Description
“Works on my machine”: The cry of developers who can’t reproduce a bug because their development environment is incompatible with their deployment environment. It’s common because setting up clean environments is slow, tedious, and error-prone.
Meanwhile, debugging errors introduced by incorrect environments is slow, tedious, and error-prone.
Each step in your CI workflow theoretically only has inputs or outputs, but in reality, files can be left along the way by running tests or compiling extensions. These are side-effects, not inputs for subsequent steps in your workflow, let alone deployment, but if included they can affect correctness.
You can solve this using “hermetic environments”: running every step of your workflow inside a fresh environment, so steps run truly independently of one another. You can do this manually with Docker, but it’s difficult: you have to understand which inputs are necessary for a step, which newly generated files are meaningful outputs, and what should be discarded.
Pantsbuild uses hermetic builds automatically: it understands the inputs each step needs, what outputs it produces, and stores inputs and outputs inside a content-addressable database so it can rapidly build sandboxed environments for subsequent steps of your workflow.

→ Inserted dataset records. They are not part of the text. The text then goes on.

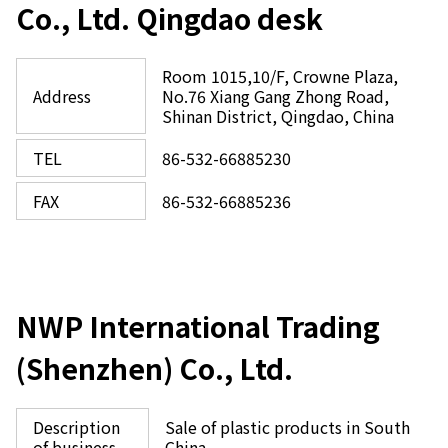
Co., Ltd. Qingdao desk
Room 1015,10/F, Crowne Plaza,
Address
No.76 Xiang Gang Zhong Road,
Shinan District, Qingdao, China
TEL
86-532-66885230
FAX
86-532-66885236
NWP International Trading
(Shenzhen) Co., Ltd.
Description
Sale of plastic products in South
of business
China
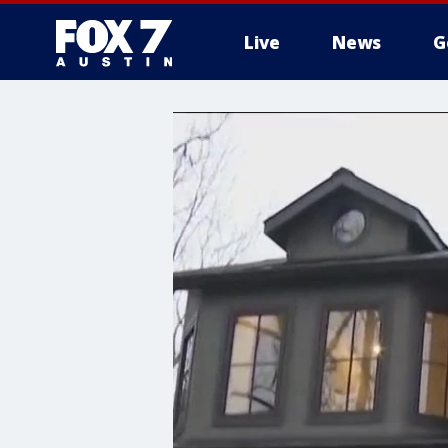
Live
News
G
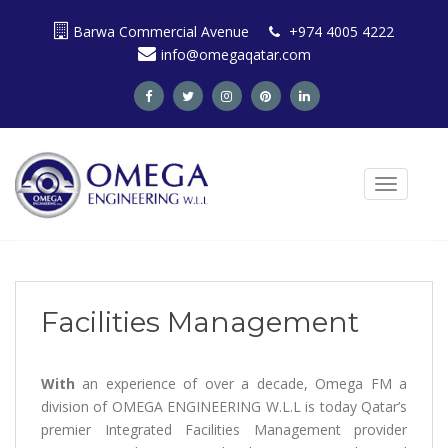
S
Barwa Commercial Avenue
+974 4005 4222
k
info@omegaqatar.com
i
p
t
o
m
a
TOGGLE N
i
n
c
o
n
t
Facilities Management
e
n
t
With
an experience of over a decade, Omega FM a
division of OMEGA ENGINEERING W.L.L is today Qatar’s
premier Integrated Facilities Management provider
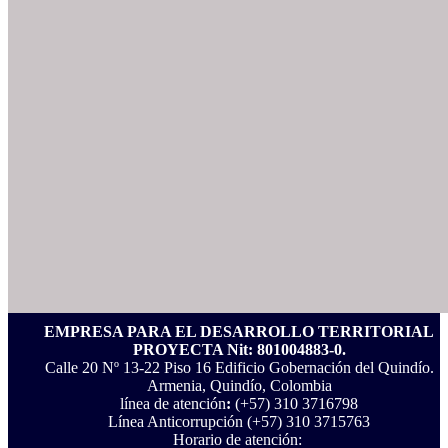
EMPRESA PARA EL DESARROLLO TERRITORIAL
PROYECTA Nit: 801004883-0.
Calle 20 Nº 13-22 Piso 16 Edificio Gobernación del Quindío.
Armenia, Quindío, Colombia
línea de atención
:
(+57) 310 3716798
Línea Anticorrupción ‪(+57) 310 3715763‬
Horario de atención:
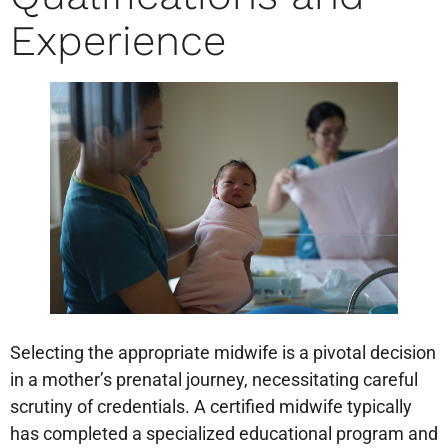
Experience
Selecting the appropriate midwife is a pivotal decision
in a mother’s prenatal journey, necessitating careful
scrutiny of credentials. A certified midwife typically
has completed a specialized educational program and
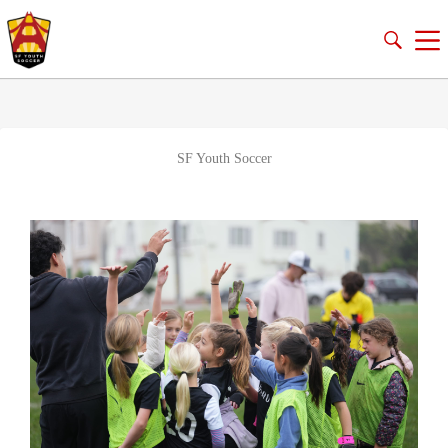
SF Youth Soccer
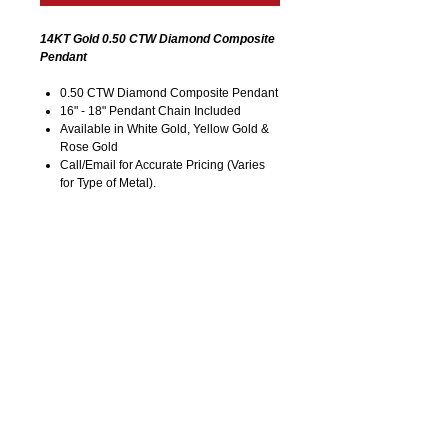
14KT Gold 0.50 CTW Diamond Composite
Pendant
0.50 CTW Diamond Composite Pendant
16" - 18" Pendant Chain Included
Available in White Gold, Yellow Gold &
Rose Gold
Call/Email for Accurate Pricing (Varies
for Type of Metal).
Pricing is Subject to Change without
Notice. Image is Enlarged to Show
Details.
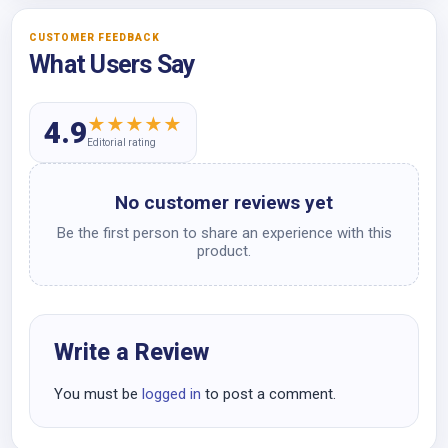
CUSTOMER FEEDBACK
What Users Say
★
★
★
★
★
4.9
Editorial rating
No customer reviews yet
Be the first person to share an experience with this
product.
Write a Review
You must be
logged in
to post a comment.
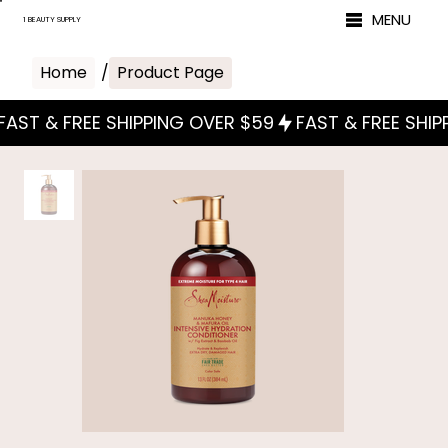
MENU
1 BEAUTY SUPPLY
Home
/
Product Page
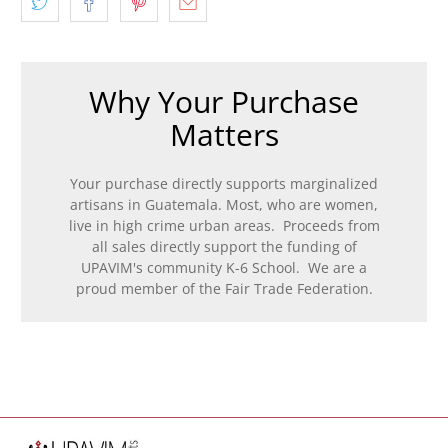
Why Your Purchase
Matters
Your purchase directly supports marginalized
artisans in Guatemala. Most, who are women,
live in high crime urban areas. Proceeds from
all sales directly support the funding of
UPAVIM's community K-6 School. We are a
proud member of the Fair Trade Federation.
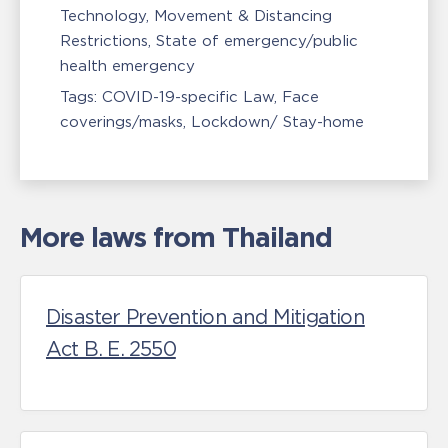
Technology
Movement & Distancing
Restrictions
State of emergency/public
health emergency
Tags:
COVID-19-specific Law
Face
coverings/masks
Lockdown/ Stay-home
More laws from Thailand
Disaster Prevention and Mitigation
Act B. E. 2550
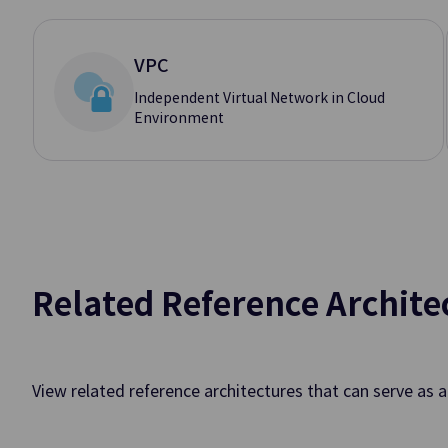
Hybrid Cl
VPC
Independent Virtual Network in Cloud
Environment
Edge Server
Offering Edge Co
Connected to Publi
On-Site Locations
Applicatio
Related Reference Archite
API Gateway
Easy API Creation
Monitoring
View related reference architectures that can serve as 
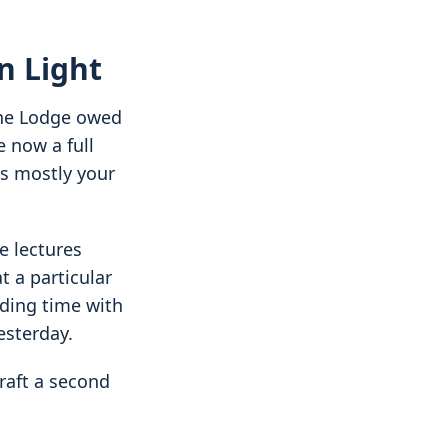
n Light
The Lodge owed
e now a full
s mostly your
e lectures
t a particular
ding time with
esterday.
Craft a second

The result is a build process where every step is run in isolation, with only the inputs each process truly needs, and only true outputs made available to each subsequent step. Pants’ workflows are fast but verifiably correct — running against incorrect inputs is not a possible failure case.
In this talk, we’ll explore how Pantsbuild enables truly hermetic builds. We’ll look at other approaches to sandboxing and how they compare to Pants’ approach, and how you can benefit from adding hermetic builds to your project.
You’ll walk away being confident that “works on my machine” means “works everywhere”.